Keep on adding layers of flavour. First, you season and marinate the meat or poultry. Then, flavour stock by adding aromatics like carrots, onions, green onions, garlic and celery as well as herbs like parsley and thyme and spices like black pepper, allspice and whole chillies. I also season with salt. Bring meat and vegetables to a slow boil and keep skimming the top to get rid of the impurities for a nice clear broth. Once the stock is cooked, strain and add the rest of your ingredients. Taste, then adjust salt if needed, or add a few stalks of green onion or thyme. Simmer slowly to reduce the liquid a bit to concentrate the flavours. Before shutting off the stove, taste again and make any final adjustments needed. What happens next is a critical and often overlooked step to guarantee pot-stirring success.
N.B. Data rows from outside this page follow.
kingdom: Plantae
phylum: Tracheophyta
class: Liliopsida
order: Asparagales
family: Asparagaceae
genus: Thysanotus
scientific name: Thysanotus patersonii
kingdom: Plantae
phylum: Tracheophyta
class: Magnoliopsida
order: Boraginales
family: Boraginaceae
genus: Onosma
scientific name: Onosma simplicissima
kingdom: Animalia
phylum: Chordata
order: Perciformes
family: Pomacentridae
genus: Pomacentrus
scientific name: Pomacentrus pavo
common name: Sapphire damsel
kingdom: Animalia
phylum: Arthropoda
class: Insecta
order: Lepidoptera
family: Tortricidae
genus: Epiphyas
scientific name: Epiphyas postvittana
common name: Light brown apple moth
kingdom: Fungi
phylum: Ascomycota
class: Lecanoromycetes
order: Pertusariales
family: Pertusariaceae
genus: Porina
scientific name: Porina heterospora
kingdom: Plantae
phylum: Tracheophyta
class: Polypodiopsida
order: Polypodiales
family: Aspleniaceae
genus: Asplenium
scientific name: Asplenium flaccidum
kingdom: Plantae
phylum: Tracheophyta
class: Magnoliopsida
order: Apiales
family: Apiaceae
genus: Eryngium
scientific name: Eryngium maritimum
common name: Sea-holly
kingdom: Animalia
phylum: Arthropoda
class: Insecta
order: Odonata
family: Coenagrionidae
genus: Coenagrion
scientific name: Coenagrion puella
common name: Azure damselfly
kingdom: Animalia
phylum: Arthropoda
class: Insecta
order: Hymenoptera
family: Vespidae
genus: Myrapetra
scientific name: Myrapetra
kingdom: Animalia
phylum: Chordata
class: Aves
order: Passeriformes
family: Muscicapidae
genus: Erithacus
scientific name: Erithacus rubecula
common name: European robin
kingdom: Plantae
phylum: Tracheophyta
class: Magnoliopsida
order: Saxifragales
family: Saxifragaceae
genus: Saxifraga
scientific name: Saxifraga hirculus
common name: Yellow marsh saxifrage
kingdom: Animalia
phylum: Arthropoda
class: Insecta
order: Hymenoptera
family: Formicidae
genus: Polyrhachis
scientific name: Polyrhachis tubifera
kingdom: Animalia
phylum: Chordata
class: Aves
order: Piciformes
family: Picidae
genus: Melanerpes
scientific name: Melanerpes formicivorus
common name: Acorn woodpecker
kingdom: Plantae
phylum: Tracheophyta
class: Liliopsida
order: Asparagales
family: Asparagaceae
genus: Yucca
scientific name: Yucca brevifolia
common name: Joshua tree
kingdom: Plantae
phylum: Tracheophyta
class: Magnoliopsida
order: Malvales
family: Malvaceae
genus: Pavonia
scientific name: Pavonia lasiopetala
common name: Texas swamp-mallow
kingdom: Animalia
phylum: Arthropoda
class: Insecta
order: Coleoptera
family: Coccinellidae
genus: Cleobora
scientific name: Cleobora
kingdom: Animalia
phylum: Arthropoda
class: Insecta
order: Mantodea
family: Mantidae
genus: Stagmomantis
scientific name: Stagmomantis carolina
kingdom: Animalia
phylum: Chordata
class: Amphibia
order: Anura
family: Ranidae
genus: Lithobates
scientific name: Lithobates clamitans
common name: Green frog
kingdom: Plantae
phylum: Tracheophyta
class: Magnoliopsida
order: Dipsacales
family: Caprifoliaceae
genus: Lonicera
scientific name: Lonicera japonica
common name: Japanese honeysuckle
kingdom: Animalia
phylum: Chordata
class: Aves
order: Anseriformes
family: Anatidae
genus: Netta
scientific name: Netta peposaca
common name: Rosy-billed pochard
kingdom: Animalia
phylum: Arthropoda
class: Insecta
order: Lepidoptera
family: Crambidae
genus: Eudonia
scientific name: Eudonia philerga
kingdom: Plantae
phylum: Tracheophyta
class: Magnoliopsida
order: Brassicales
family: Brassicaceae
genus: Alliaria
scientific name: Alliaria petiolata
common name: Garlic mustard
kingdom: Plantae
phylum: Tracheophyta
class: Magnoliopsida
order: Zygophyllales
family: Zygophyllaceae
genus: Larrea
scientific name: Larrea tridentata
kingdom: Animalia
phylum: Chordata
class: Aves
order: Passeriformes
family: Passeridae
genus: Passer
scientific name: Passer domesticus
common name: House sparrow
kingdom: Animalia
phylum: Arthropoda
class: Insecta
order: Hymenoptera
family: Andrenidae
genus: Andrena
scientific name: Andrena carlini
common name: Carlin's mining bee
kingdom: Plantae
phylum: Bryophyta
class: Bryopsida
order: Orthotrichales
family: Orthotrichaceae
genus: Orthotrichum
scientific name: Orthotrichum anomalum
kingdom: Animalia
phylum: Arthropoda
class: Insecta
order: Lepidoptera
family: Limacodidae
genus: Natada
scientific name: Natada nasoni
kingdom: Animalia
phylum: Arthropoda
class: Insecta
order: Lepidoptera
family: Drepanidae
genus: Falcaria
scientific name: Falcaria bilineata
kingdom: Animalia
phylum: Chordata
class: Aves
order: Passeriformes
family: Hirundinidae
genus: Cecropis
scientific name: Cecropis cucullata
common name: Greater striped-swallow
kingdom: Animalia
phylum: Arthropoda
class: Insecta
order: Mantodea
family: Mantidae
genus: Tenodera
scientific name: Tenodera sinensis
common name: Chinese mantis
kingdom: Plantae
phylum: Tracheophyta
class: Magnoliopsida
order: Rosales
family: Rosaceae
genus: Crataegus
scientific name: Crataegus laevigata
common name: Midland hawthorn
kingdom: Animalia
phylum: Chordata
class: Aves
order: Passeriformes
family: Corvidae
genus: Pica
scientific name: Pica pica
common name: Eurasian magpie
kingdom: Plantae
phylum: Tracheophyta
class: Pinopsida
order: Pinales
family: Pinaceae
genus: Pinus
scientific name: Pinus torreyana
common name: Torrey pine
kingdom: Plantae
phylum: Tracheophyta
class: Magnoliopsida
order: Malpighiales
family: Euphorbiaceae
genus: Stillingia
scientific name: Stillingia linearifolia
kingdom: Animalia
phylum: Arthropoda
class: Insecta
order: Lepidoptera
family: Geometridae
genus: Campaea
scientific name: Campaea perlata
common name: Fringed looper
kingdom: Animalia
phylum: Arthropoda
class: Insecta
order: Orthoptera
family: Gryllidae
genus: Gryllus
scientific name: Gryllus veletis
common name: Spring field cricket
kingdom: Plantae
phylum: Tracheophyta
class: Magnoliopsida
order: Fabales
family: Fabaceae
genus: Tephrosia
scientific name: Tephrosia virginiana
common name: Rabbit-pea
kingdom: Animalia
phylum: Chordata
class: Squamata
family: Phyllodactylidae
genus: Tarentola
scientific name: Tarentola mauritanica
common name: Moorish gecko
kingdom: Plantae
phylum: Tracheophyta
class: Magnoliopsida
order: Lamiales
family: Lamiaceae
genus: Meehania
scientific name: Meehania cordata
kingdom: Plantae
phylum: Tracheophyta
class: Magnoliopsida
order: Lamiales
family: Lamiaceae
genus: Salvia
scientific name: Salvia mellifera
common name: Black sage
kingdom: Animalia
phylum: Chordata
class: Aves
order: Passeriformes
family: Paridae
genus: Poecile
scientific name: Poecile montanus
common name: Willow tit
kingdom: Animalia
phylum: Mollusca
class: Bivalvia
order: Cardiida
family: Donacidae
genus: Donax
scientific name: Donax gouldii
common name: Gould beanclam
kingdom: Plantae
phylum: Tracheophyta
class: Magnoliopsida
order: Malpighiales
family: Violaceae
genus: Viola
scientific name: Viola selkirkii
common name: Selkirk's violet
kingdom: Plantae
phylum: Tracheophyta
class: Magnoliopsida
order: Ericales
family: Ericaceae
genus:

Let it rest. As hungry and tempted as you may be, and as desperate as the smells coming from the kitchen make your family, always try to let soup rest for at least 30 minutes or, preferably, an hour. In fact, a little known secret is that soup is often even more delicious the next day. This is because all those scrumptious layers of flavour get to sit and meld with each other into pitch perfect palate harmony.

So, if you want to serve soup for dinner, make it around lunchtime and go do something nice for yourself. By the time you get hungry, your dinner will be ready and waiting for you to simply warm up on the stove.

Follow these rules and your soups will be the talk of the town. I promise. The evenings are so cold, that you really have nothing to lose. I dare say it: grab your stockpot and let’s throw down some mouth-watering soup before the cool weather ends!